● REQUIRED ACTION: In the copy, include exactly the lines from the one with "Trouba zobrazuje indikaci SAFE nebo" through the end of the data and no others, both ends kept, with every picture left out.

(Beginning of ENTRIES SHOWN)

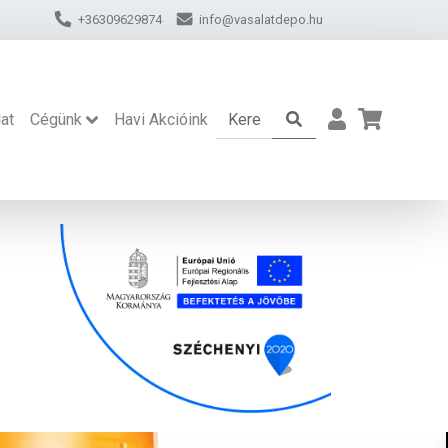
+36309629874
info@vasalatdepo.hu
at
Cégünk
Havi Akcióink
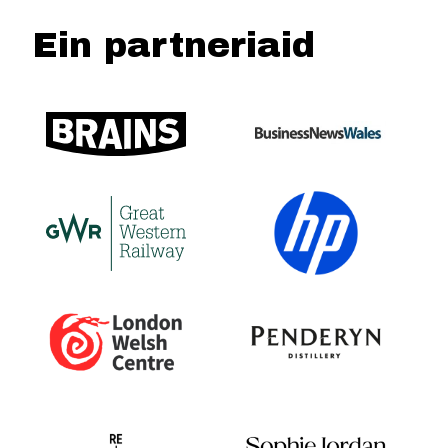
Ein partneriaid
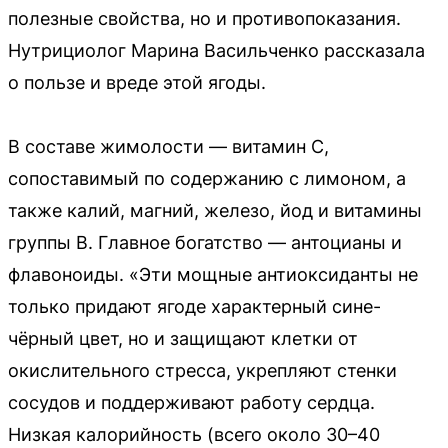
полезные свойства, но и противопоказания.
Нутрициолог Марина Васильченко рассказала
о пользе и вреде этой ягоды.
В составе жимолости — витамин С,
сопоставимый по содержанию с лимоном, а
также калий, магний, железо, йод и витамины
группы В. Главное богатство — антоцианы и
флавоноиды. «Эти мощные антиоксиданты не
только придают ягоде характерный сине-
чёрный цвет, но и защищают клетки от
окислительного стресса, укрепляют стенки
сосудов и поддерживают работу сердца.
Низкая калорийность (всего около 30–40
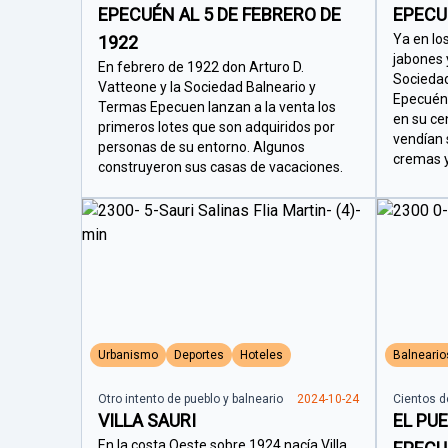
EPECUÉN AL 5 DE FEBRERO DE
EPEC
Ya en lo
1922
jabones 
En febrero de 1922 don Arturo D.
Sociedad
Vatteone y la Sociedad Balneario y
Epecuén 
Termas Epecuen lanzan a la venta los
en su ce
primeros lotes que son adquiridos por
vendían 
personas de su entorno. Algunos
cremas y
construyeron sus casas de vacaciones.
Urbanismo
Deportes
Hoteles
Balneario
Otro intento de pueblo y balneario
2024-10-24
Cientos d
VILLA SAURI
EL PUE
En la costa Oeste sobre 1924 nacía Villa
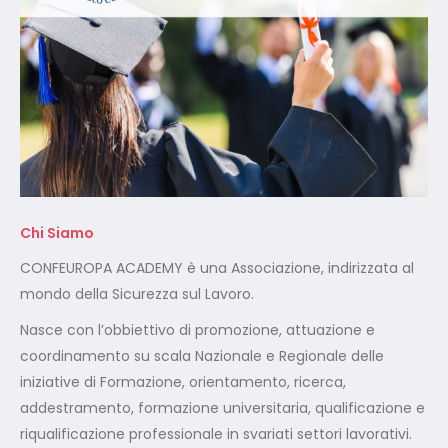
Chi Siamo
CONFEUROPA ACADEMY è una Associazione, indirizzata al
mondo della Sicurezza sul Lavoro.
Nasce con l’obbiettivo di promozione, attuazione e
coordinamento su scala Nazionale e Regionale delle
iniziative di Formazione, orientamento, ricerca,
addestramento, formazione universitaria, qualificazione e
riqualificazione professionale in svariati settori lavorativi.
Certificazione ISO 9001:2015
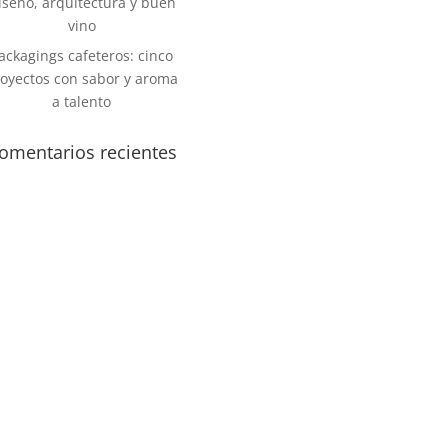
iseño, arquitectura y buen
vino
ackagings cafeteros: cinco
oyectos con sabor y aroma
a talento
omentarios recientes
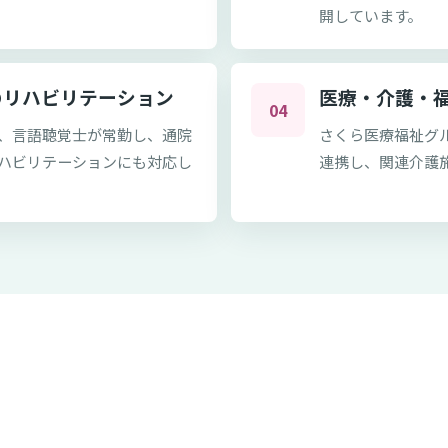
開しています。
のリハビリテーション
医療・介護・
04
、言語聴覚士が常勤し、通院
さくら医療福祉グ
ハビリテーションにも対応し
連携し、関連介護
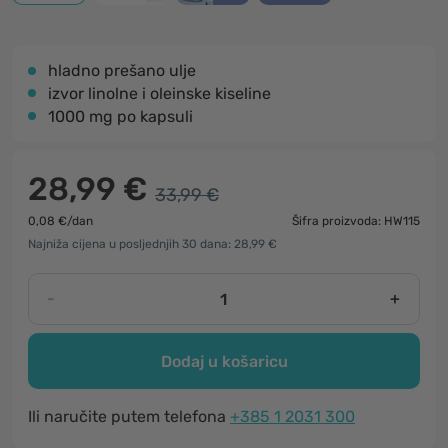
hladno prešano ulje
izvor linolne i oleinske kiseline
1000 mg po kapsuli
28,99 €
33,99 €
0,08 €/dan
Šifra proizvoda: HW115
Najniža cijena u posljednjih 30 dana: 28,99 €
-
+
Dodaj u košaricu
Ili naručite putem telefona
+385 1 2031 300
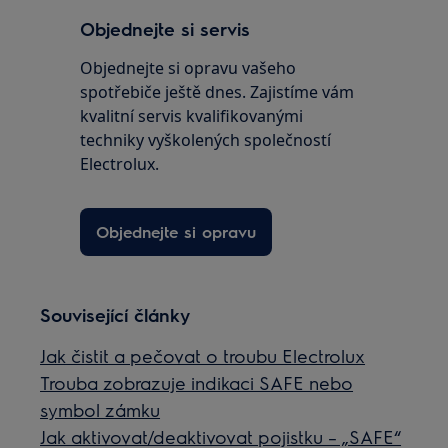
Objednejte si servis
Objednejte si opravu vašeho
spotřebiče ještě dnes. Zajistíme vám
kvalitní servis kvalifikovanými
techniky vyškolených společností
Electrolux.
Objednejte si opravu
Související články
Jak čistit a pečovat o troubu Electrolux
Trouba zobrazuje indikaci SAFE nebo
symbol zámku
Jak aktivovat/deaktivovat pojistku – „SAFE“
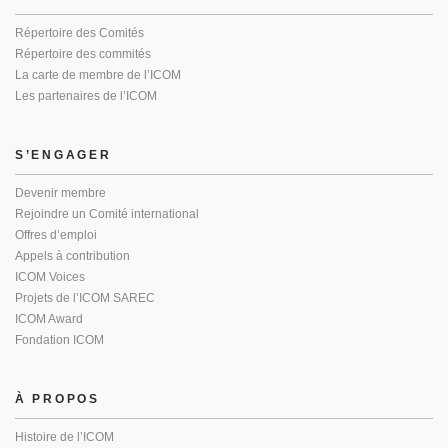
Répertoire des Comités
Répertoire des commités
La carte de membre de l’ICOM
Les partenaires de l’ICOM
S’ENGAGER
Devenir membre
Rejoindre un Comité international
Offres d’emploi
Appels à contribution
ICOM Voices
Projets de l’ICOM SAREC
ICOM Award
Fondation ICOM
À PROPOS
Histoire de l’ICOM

(End of ENTRIES SHOWN)

● WRITTEN RESPONSE:
Trouba zobrazuje indikaci SAFE nebo
symbol zámku
Jak aktivovat/deaktivovat pojistku – „SAFE“
Répertoire des Comités
Répertoire des commités
La carte de membre de l’ICOM
Les partenaires de l’ICOM
S’ENGAGER
Devenir membre
Rejoindre un Comité international
Offres d’emploi
Appels à contribution
ICOM Voices
Projets de l’ICOM SAREC
ICOM Award
Fondation ICOM
À PROPOS
Histoire de l’ICOM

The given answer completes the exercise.